It is a headache faced by all of us in China. How to get the best out of your ayi, or perhaps put in a better way, how to avoid the worst of an ayi. In this Guide to Nanjing, the lowdown on the absolute worst that could happen and tips for enjoying a harmonious relationship with that most valuable new member of the family.
Any foreigner in China for even not so long has heard their fair share of stories about The Ayi From Hell. More often complaints relate to laziness, low standards of hygene, inefficiency or communication difficulties. However, there have been some truly horrific examples of what happens when things go very badly wrong.
Tiia Olazábal Escobar, an expat living in Nanjing, one day discovered a bottle of unlabelled pills in her bathroom cabinet and, knowing that neither she nor her husband had purchased any new medicines recently, immediately suspected her ayi. She took the pills and had them analyzed at the hospital. It turned out they were a type of sedative similar to valium. Under pressure, the ayi admitted to drugging the couple’s six month old baby so that she could get household chores done without the baby making a disturbance.
Bearing in mind that the more common problems associated with an ayi relate to theft or dismissal, the following concepts are always worth bearing in mind:
1) Watch your children closely when you’ve hired a new ayi and note any changes in their behaviour. Do not allow the ayi to administer any medicines that you have not authorized, even Chinese traditional medicines for warding off colds or building the immune system. If you suspect anything do not hesitate to confront the ayi and use a hidden camera if necessary.
2) Keep your cash and valuables in a safe place, at least until you feel entirely comfortable with your ayi. Seeing cash out in the open can prove to be too much of a temptation for some people, so the best thing you can do to prevent theft is to make sure it is not being facilitated. If you do suspect your ayi of taking something, make sure that you are fairly certain before you accuse her. If you decide to take legal action, you need to make sure that you have fairly strong evidence – again, footage from a hidden camera for instance.
3) Make sure that your contract with the ayi clearly states what will happen if she is let go, and under what circumstances, if any, she is entitled to compensation. Do not be intimidated by threats to call the police or have you deported, in fact, the police most likely will take your side, especially if you have followed the contract. Threats against your family or physical threats should be taken more seriously, and if your ayi resorts to this sort of behaviour call the police at once.
The Nanjinger Ayi Tips
- Keep a photocopy of their ID card
- Hire a local
- Or…. an age old adage is the true value of an ayi lies in her cooking ability. Therefore choose an ayi who shares her hometown with your culinary favourite part of China.
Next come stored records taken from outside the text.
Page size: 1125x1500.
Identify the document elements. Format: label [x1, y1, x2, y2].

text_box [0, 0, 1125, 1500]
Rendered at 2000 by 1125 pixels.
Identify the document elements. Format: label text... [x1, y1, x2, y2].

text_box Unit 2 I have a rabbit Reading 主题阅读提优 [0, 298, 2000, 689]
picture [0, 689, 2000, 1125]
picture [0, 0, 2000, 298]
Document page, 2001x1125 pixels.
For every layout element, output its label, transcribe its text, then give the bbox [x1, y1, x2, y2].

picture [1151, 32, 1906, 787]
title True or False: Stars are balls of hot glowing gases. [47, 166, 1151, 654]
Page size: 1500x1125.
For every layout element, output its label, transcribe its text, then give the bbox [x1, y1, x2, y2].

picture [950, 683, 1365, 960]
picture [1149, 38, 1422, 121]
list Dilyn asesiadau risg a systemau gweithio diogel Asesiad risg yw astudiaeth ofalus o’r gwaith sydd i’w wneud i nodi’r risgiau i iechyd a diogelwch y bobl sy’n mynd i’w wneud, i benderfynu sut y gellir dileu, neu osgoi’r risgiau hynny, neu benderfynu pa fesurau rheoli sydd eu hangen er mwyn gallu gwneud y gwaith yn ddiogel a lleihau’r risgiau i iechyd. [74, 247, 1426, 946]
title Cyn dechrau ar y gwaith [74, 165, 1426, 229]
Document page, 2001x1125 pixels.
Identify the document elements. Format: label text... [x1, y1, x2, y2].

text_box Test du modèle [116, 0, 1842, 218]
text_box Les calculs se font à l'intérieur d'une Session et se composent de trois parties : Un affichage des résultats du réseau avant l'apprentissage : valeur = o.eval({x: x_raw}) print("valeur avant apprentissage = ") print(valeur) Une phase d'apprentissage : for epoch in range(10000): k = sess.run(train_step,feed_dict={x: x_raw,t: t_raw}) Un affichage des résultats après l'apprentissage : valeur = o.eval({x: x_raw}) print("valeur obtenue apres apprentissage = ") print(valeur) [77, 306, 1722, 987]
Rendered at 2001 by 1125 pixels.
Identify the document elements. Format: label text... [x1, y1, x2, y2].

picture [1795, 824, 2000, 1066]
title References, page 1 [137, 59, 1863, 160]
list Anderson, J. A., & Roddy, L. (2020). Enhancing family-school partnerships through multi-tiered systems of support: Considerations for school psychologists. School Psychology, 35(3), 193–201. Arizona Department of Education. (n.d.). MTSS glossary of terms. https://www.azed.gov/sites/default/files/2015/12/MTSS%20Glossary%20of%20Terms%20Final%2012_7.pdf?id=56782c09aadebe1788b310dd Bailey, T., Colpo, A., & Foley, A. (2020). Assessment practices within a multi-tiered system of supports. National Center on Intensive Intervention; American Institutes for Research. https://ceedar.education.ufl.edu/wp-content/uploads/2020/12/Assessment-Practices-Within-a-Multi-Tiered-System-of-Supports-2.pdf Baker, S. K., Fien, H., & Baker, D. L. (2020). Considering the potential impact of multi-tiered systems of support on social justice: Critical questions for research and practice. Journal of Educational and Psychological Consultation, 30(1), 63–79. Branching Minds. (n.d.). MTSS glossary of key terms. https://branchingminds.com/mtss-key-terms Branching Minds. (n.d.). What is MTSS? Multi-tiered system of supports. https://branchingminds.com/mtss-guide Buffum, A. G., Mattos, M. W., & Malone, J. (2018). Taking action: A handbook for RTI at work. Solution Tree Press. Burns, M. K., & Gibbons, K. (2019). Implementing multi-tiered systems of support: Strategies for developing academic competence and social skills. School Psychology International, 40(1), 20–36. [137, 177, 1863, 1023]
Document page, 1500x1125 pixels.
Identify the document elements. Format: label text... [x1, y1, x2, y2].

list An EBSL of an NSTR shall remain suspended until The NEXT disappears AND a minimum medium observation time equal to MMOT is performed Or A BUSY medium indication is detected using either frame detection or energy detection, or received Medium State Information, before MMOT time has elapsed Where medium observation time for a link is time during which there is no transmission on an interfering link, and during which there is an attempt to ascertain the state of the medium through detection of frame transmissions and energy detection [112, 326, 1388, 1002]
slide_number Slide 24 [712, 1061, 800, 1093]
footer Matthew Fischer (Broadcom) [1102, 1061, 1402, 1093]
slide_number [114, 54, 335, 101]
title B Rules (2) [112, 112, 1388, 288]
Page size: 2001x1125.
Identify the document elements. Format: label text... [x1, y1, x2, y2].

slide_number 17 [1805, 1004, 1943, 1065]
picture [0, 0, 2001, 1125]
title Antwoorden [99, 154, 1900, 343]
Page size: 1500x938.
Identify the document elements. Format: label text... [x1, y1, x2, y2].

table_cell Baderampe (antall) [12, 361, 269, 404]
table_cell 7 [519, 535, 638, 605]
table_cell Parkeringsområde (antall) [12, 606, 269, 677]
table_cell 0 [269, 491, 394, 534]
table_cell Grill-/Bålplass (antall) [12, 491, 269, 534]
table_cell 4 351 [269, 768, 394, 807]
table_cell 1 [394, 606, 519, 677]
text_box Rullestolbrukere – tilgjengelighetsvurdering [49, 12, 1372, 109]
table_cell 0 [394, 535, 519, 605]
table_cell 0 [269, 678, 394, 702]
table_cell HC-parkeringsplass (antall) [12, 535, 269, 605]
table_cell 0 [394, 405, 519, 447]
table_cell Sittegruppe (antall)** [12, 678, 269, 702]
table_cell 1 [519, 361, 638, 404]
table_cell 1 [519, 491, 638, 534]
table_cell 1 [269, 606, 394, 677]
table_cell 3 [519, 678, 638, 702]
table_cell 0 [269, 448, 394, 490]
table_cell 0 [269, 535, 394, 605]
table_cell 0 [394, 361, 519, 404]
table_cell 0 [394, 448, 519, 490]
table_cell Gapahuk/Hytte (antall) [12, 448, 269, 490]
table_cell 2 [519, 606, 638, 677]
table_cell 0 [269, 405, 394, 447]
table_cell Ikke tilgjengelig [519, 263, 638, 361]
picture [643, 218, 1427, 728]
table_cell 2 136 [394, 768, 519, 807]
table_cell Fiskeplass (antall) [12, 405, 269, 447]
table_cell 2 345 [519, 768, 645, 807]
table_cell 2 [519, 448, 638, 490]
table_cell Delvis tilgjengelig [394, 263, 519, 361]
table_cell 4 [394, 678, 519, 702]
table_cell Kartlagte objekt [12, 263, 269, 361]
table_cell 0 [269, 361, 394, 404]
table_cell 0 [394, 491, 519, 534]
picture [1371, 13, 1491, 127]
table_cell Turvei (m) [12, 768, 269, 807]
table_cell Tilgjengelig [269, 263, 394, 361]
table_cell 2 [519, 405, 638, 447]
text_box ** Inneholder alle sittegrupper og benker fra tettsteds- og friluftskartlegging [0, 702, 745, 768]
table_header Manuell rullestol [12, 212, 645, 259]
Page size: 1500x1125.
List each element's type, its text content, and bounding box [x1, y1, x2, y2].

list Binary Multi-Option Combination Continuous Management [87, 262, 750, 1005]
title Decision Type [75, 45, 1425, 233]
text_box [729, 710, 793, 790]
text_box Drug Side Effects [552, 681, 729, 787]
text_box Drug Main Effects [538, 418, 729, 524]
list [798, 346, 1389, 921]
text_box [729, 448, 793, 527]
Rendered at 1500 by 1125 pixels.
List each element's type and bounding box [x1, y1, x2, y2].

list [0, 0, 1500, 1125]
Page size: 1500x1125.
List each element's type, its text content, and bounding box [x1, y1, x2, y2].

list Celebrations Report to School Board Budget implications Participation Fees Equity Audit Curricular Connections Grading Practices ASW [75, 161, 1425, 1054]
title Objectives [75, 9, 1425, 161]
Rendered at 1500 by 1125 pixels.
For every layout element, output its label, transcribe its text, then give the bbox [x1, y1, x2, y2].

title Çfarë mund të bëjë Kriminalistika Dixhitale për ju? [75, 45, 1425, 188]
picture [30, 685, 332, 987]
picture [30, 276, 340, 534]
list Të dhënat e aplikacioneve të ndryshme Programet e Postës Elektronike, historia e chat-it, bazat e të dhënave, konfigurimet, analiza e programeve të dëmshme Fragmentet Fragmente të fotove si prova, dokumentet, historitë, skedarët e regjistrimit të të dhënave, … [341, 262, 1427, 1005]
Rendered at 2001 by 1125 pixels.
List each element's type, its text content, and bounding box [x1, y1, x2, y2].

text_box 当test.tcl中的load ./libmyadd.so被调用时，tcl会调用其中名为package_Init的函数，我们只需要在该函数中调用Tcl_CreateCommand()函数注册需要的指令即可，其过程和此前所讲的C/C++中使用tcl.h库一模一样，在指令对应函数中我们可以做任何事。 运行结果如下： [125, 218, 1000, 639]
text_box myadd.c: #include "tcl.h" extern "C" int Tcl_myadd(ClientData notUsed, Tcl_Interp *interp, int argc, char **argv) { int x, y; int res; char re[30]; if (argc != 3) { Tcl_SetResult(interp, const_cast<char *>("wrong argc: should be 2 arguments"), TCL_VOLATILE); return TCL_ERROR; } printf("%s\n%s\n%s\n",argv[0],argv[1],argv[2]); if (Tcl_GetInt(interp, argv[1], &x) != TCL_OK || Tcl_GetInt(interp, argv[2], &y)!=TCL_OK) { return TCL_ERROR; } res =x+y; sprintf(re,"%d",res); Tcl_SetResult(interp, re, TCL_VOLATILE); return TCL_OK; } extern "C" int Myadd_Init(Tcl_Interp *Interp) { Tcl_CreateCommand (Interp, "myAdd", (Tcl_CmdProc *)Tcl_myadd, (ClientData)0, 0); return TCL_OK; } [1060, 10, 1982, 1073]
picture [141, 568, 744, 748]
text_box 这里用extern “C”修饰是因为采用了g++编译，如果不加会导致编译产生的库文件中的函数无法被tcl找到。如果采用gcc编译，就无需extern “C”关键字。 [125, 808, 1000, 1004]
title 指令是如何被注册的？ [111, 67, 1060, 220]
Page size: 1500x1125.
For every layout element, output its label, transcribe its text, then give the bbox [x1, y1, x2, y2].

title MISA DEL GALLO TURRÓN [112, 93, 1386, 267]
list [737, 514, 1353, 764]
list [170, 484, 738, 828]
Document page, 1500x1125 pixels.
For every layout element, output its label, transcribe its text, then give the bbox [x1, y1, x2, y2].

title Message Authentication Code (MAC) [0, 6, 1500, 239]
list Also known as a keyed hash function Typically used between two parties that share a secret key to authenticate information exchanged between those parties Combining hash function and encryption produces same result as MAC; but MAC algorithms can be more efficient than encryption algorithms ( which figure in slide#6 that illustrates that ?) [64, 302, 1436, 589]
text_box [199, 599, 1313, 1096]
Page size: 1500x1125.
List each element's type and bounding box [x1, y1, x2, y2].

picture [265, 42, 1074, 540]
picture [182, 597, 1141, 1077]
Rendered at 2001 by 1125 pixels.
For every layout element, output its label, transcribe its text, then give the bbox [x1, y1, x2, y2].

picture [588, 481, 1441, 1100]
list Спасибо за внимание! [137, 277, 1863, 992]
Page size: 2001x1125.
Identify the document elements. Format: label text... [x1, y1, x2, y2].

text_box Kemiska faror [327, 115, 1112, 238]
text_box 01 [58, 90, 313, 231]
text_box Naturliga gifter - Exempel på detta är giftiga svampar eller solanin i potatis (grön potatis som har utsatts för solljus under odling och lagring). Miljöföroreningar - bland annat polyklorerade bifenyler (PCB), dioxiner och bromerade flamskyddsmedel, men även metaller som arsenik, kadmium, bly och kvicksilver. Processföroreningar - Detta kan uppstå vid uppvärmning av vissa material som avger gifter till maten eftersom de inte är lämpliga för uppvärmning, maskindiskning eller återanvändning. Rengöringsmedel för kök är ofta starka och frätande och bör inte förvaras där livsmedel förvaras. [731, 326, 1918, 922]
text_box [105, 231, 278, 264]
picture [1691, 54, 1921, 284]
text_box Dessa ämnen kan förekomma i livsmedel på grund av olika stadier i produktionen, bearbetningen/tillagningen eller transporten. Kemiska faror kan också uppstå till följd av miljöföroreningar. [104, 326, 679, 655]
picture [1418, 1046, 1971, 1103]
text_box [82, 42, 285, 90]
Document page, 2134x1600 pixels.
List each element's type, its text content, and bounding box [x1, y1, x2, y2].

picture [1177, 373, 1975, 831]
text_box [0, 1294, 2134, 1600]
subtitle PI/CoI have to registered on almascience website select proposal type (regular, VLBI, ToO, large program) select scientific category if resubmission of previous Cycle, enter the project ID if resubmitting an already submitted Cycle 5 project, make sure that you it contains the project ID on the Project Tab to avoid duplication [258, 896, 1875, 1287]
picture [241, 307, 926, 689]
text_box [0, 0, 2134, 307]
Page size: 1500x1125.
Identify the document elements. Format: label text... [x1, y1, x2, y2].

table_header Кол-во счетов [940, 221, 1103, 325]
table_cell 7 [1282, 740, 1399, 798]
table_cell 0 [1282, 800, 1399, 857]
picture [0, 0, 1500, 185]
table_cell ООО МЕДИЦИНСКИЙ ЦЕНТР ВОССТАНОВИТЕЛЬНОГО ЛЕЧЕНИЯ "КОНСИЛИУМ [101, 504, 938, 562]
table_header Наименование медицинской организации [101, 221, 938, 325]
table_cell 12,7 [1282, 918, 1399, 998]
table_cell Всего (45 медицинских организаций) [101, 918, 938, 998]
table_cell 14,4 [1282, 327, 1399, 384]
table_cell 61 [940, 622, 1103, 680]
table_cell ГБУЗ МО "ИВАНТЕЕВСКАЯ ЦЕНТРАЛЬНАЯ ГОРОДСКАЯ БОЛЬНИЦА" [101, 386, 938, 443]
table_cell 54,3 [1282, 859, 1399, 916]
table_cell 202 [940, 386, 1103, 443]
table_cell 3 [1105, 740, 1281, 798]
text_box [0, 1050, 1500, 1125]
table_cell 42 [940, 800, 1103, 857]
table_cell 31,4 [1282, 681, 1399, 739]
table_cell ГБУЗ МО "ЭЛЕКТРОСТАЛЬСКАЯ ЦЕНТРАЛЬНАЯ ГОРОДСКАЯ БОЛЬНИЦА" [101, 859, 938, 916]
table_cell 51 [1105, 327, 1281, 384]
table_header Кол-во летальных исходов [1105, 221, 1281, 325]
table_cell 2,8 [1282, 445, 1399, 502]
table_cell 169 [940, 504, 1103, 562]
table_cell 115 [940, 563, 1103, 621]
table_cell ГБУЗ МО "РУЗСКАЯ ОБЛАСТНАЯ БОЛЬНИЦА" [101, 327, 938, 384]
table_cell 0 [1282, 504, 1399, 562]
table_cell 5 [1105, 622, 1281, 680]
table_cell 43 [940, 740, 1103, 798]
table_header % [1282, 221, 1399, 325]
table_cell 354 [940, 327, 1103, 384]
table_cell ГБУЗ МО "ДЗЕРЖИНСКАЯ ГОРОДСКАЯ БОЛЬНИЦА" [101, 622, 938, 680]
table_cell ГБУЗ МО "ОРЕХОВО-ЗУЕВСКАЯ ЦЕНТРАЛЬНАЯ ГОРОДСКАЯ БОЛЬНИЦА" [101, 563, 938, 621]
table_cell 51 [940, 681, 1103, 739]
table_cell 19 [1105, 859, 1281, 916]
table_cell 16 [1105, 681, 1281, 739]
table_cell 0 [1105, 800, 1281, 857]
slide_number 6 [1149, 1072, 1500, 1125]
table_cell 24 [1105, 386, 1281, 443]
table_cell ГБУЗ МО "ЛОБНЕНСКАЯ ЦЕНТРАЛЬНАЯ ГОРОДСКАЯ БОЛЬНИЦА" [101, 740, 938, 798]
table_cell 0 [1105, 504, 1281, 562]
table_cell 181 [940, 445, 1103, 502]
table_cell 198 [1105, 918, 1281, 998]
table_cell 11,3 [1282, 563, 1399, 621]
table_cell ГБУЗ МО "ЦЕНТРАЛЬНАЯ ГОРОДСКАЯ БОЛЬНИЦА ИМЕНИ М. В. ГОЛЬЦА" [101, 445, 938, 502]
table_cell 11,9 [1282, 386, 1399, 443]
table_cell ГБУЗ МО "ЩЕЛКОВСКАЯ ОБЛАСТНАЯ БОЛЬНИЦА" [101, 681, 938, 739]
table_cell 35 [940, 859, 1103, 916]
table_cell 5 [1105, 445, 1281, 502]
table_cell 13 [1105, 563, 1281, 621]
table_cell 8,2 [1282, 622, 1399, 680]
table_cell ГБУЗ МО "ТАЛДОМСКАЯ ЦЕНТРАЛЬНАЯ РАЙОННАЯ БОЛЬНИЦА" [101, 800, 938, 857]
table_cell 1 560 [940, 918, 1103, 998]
- If you see these characters on a building – 家政服务 – it’s an ayi agency!
- How much? In Nanjing, ¥30 per hour is at present (2017) a good rate for an ayi. However, bear in mind that the cheapest available ayi will likely be ill equipped to handle a sick child or any other emergency.
- Try have someone who speaks Chinese translate instructions and scheduling for you. This does not need to be a formal contract, just a way to establish expectations.